Se puede culpar al gobierno o a los sindicatos, a los políticos o a los empresarios, pero nada de eso nos exime de la indisposición absoluta como sociedad a transformarnos y crear un nuevo entorno para la actividad económica. En eso nos parecemos más a Cuba que a los países modernos de los que nos gusta hablar: quitando a las exportaciones, lo que tenemos es una planta industrial y rural vieja, obsoleta, incapaz de competir. Y lo peor es que, en vez de asumir la responsabilidad del fracaso, todo lo que se hace es subsidiar lo insostenible. De esta forma, en lugar de exigir la conformación de un marco que propicie el desarrollo agrícola y agroindustrial, los líderes campesinos se dedican a extorsionar al gobierno y a la sociedad con cantaletas como aquella de que “el campo no aguanta más”. De manera similar, en lugar de invertir en la transformación de la planta productiva, las cámaras empresariales se desviven por logar subsidios, protección arancelaria y, desde luego, no más tratados de libre comercio. En su ámbito, los burócratas crean cada día más regulaciones y los políticos se congratulan de haber impedido el desarrollo de un sector más, como ocurrió hace unos meses con el petróleo.

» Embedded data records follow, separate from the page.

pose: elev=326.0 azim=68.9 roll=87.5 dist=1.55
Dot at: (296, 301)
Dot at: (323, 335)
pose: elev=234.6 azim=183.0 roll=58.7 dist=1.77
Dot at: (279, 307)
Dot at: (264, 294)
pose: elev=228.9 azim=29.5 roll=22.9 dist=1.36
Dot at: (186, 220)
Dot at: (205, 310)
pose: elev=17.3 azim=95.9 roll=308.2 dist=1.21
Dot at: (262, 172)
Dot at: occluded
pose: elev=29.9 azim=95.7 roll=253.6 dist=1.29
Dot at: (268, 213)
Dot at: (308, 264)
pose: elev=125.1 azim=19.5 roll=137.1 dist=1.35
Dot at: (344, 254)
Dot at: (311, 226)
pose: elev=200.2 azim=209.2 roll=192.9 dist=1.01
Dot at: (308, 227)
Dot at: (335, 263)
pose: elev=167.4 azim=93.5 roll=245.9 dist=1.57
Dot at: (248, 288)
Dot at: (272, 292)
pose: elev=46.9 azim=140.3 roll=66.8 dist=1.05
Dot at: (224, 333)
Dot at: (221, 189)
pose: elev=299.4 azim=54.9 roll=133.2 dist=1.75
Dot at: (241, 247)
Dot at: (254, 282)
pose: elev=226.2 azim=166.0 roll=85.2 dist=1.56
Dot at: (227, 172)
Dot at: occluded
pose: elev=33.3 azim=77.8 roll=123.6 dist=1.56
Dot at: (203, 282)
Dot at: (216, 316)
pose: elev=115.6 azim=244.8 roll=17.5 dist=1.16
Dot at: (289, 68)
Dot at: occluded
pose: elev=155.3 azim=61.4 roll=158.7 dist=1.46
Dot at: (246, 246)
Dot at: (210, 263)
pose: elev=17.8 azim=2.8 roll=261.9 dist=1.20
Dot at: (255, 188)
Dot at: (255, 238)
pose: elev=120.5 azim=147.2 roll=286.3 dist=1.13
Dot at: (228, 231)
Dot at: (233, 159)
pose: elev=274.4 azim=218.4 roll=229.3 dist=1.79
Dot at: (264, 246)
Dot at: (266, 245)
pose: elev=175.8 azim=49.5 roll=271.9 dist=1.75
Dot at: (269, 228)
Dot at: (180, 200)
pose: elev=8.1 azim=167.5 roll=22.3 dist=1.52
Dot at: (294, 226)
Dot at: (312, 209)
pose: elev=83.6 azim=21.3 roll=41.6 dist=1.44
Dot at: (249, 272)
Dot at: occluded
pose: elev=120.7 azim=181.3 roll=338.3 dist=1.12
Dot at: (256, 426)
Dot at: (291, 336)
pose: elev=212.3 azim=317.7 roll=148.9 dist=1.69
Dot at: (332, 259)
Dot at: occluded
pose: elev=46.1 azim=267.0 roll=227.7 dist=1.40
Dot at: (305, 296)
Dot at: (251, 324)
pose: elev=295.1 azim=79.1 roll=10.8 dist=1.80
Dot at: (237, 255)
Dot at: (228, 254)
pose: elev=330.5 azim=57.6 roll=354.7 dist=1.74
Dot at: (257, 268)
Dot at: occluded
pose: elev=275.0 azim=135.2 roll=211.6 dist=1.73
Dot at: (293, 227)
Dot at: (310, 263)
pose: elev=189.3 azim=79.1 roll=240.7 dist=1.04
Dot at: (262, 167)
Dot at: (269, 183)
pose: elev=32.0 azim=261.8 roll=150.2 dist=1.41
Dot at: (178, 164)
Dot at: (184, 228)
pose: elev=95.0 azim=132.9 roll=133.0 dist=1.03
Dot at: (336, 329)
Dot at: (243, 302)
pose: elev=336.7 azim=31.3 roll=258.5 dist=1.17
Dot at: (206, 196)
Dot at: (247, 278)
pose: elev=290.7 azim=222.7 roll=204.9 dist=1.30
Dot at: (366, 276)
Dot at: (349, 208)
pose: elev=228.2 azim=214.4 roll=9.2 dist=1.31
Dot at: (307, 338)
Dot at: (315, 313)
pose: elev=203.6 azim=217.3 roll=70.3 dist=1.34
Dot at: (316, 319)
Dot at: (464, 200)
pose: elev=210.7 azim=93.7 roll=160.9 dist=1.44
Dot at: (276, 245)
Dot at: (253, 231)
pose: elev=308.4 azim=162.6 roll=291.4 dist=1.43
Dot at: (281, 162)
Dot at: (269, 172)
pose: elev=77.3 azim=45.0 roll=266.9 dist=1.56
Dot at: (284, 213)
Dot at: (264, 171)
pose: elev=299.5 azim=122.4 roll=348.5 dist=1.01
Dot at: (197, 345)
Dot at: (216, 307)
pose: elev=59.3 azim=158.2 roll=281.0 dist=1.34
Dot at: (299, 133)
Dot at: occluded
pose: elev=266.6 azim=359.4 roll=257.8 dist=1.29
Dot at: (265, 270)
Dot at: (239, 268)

El problema es que cada vez que uno de estos grupos e intereses anquilosados logra su cometido y lo festeja, el país da un paso más hacia atrás. Y, claro, cuando la realidad nos alcanza, como está ocurriendo con la crisis internacional, todo mundo culpa a alguien más en lugar de asumir su responsabilidad. Peor, lo fácil es enfilar las baterías hacia los villanos favoritos en lugar de reconocer que, de no haber habido exportadores y tratados de libre comercio, hace años que la economía mexicana se habría colapsado.
Dice un dicho entre los corredores bursátiles que todo mundo es inteligente en los mercados al alza, pero que son los mercados a la baja los que diferencian a los buenos de los malos. No muchos en el mundo pronosticaron la caída que sufre la economía del globo, pero es ahora cuando se torna evidente que países como Chile y Brasil se pertrecharon con mejores decisiones de estrategia económica que nosotros. Ahí es donde está nuestro dilema: queremos seguir siendo una economía pobre pero, eso sí, controlada y al servicio de unos cuantos, como la cubana, o una cada vez más pujante o rica, como cada vez es más claro de Chile y Brasil.